(Collected data entries)
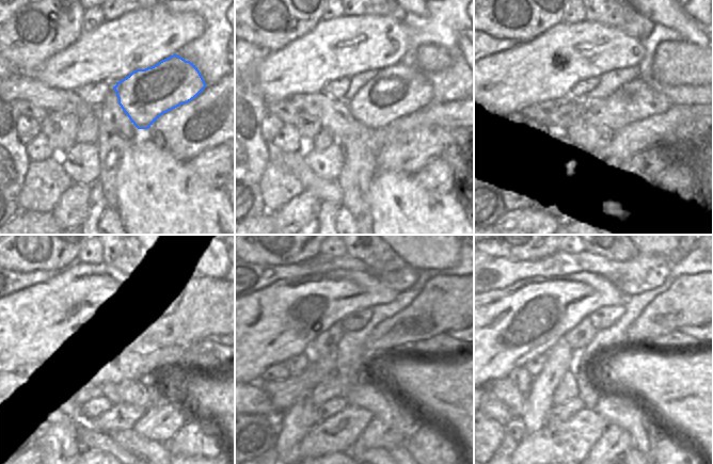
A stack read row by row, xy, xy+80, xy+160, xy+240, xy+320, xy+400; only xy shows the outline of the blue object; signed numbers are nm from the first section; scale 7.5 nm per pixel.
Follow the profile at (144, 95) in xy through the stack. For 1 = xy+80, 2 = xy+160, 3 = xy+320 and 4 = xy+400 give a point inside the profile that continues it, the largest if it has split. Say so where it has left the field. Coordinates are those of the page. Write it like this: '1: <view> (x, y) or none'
1: xy+80 (398, 91)
2: xy+160 (635, 100)
3: xy+320 (284, 394)
4: xy+400 (503, 389)

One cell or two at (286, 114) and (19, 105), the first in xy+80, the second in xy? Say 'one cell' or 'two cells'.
one cell

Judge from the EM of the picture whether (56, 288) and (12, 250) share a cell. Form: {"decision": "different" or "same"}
{"decision": "different"}

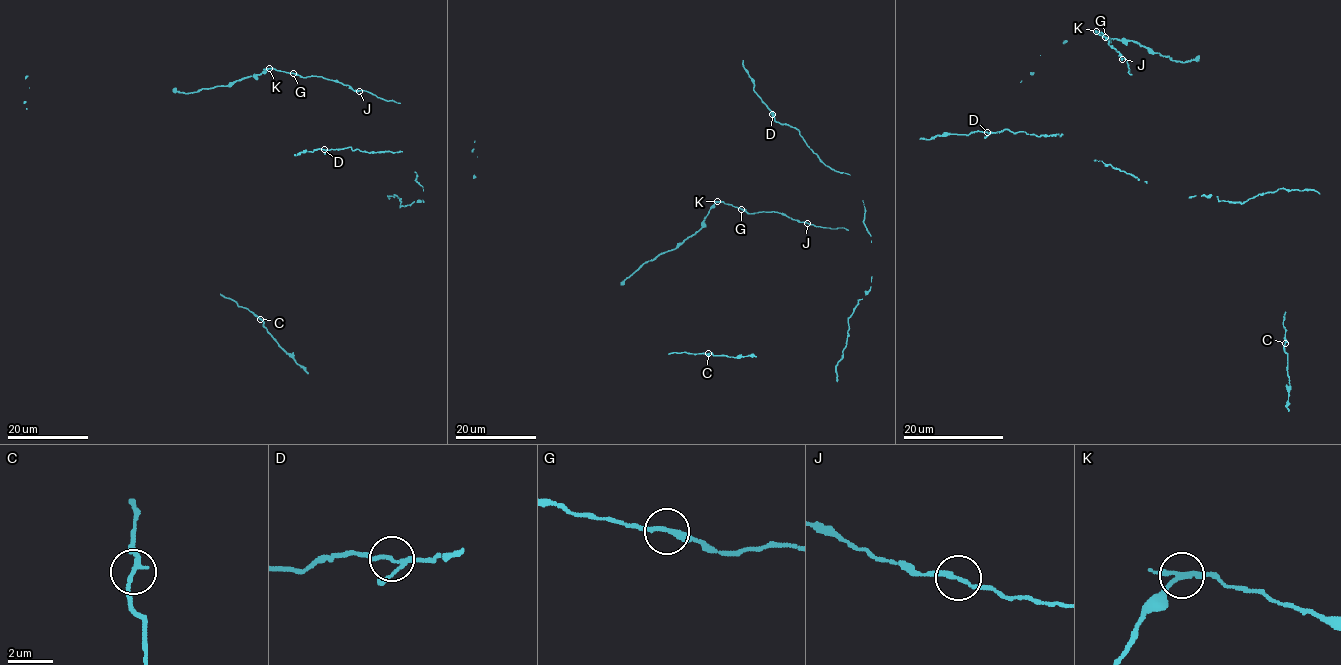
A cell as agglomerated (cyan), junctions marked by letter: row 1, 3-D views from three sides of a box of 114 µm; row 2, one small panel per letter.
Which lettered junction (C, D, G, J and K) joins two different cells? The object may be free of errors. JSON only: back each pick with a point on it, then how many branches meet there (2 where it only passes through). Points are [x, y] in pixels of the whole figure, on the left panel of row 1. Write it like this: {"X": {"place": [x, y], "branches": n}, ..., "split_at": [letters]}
{"K": {"place": [269, 68], "branches": 3}, "split_at": ["K"]}

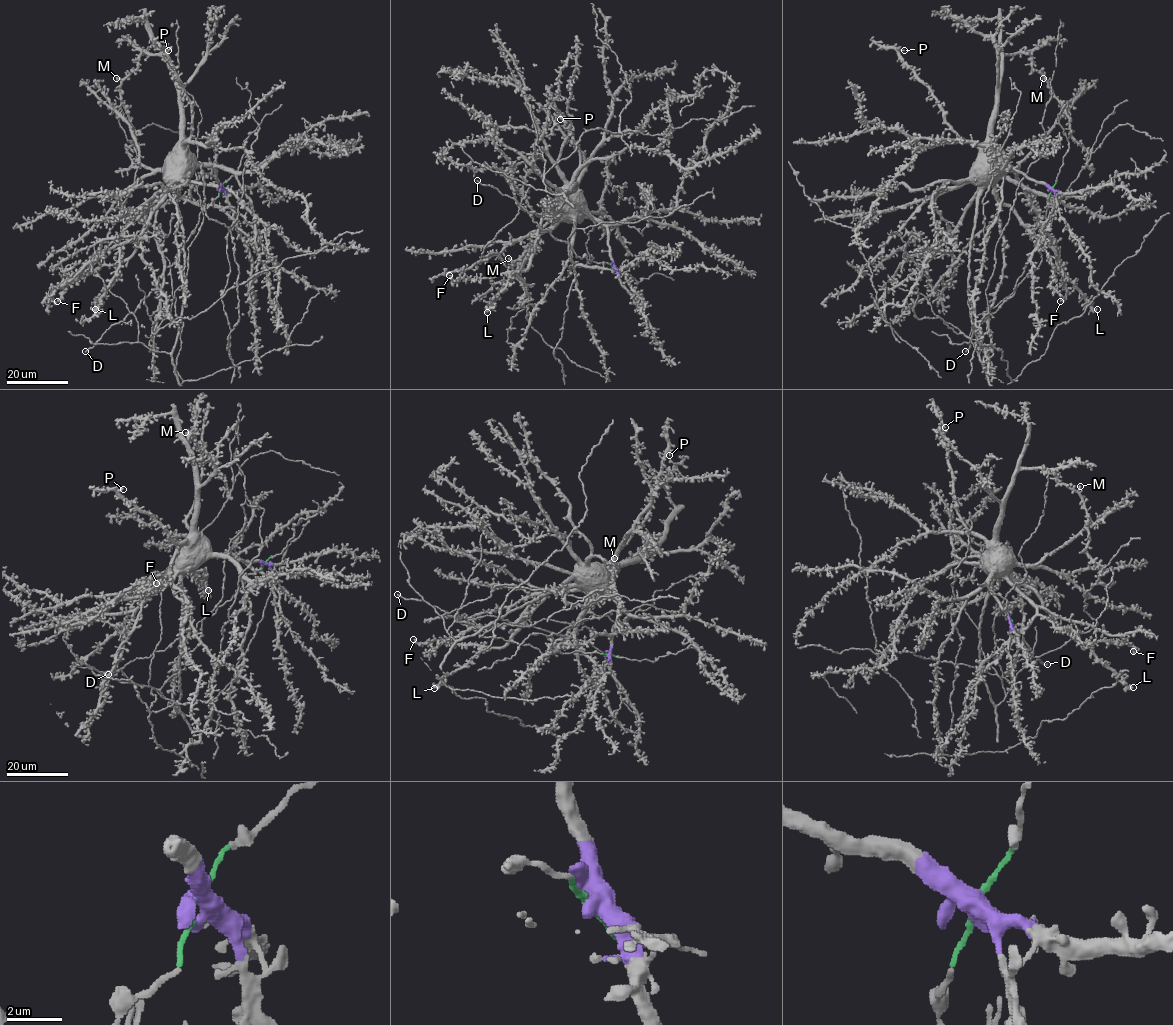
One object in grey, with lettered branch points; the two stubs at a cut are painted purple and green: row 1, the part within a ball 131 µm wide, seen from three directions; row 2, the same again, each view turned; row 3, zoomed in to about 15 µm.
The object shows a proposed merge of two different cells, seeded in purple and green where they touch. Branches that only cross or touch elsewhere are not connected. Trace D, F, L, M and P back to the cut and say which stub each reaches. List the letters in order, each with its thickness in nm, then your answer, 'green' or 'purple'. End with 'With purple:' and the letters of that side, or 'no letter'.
D: 160 nm | green
F: 240 nm | purple
L: 240 nm | purple
M: 480 nm | purple
P: 200 nm | purple
With purple: F, L, M, P

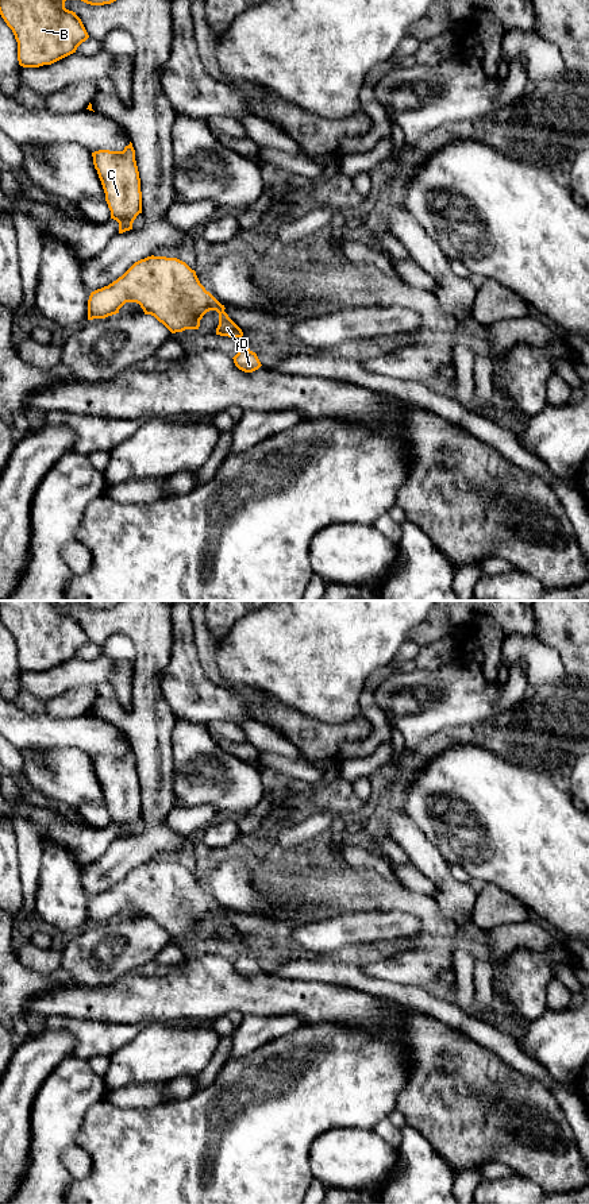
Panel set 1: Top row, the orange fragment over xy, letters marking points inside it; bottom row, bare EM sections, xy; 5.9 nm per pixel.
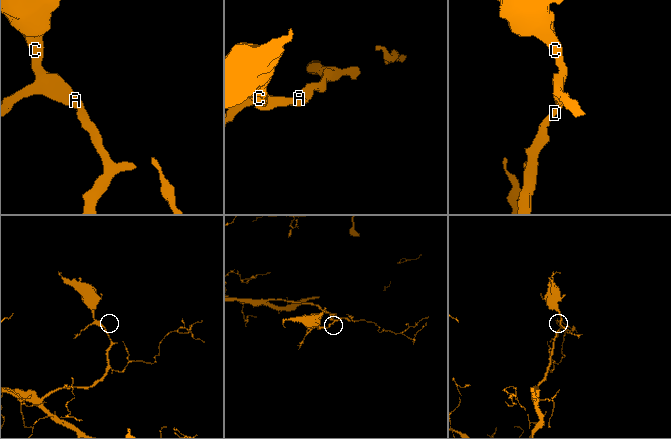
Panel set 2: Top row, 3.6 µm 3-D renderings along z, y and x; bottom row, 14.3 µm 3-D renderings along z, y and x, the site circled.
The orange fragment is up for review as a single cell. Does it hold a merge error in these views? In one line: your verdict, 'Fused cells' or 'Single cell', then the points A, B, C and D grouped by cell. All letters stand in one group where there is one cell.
Single cell. Groups: A B C D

▶ [Exercise instructions]: Look through the entries above for the word "three". Copy every line where it shows up.

▶ [Response]:
A cell as agglomerated (cyan), junctions marked by letter: row 1, 3-D views from three sides of a box of 114 µm; row 2, one small panel per letter.
One object in grey, with lettered branch points; the two stubs at a cut are painted purple and green: row 1, the part within a ball 131 µm wide, seen from three directions; row 2, the same again, each view turned; row 3, zoomed in to about 15 µm.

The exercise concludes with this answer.